### EXERCISE A:
Who does the final paragraph of the sentencing text name as the abuser and as the people he abused?
### EXERCISE B:
Lay out all the rows of page text that come after the sentencing text as a Markdown table with columns No. and Line, numbering them in order. Leave the pictures out.

### TEXT FOR ANALYSIS:

+++

This leaves the issue of the present relevance of the totality principle. I am assisted by the following comments made by the Court of Appeal in R. v. D.G.F. 2010 ONCA 27, [2010] 250 C.C.C. (3d) 291 at paragraph 27:
"Although the totality principle must always be considered when sentencing for multiple offences, the sentence imposed cannot thereby become inadequate to properly recognize the overall gravity of this conduct that victimizes children in the most horrendous way."
In my view, in totality, 27 months jail is a fit sentence in the circumstances. I appreciate this is a penitentiary sentence, however, in my view, it is required, notwithstanding Mr. M.'s plea of guilt, given the particularly egregious and brazen way in which he abused his daughter and her friend.

+++

### DATA PROVIDED:
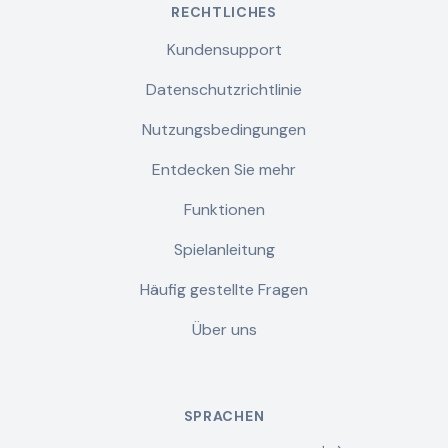
RECHTLICHES
Kundensupport
Datenschutzrichtlinie
Nutzungsbedingungen
Entdecken Sie mehr
Funktionen
Spielanleitung
Häufig gestellte Fragen
Über uns
SPRACHEN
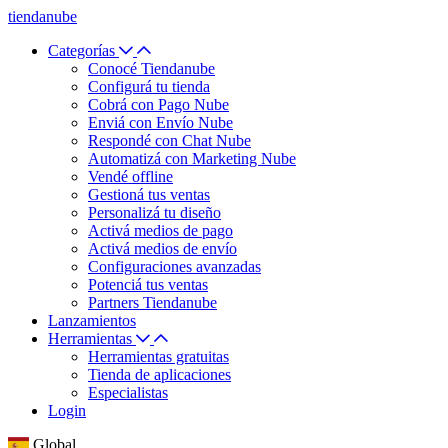
tiendanube
Categorías
Conocé Tiendanube
Configurá tu tienda
Cobrá con Pago Nube
Enviá con Envío Nube
Respondé con Chat Nube
Automatizá con Marketing Nube
Vendé offline
Gestioná tus ventas
Personalizá tu diseño
Activá medios de pago
Activá medios de envío
Configuraciones avanzadas
Potenciá tus ventas
Partners Tiendanube
Lanzamientos
Herramientas
Herramientas gratuitas
Tienda de aplicaciones
Especialistas
Login
Global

+++

### ANSWER A:
- Mr. M.
- his daughter
- her friend

### ANSWER B:
| No. | Line |
|---|---|
| 1 | RECHTLICHES |
| 2 | Kundensupport |
| 3 | Datenschutzrichtlinie |
| 4 | Nutzungsbedingungen |
| 5 | Entdecken Sie mehr |
| 6 | Funktionen |
| 7 | Spielanleitung |
| 8 | Häufig gestellte Fragen |
| 9 | Über uns |
| 10 | SPRACHEN |
| 11 | tiendanube |
| 12 | Categorías |
| 13 | Conocé Tiendanube |
| 14 | Configurá tu tienda |
| 15 | Cobrá con Pago Nube |
| 16 | Enviá con Envío Nube |
| 17 | Respondé con Chat Nube |
| 18 | Automatizá con Marketing Nube |
| 19 | Vendé offline |
| 20 | Gestioná tus ventas |
| 21 | Personalizá tu diseño |
| 22 | Activá medios de pago |
| 23 | Activá medios de envío |
| 24 | Configuraciones avanzadas |
| 25 | Potenciá tus ventas |
| 26 | Partners Tiendanube |
| 27 | Lanzamientos |
| 28 | Herramientas |
| 29 | Herramientas gratuitas |
| 30 | Tienda de aplicaciones |
| 31 | Especialistas |
| 32 | Login |
| 33 | Global |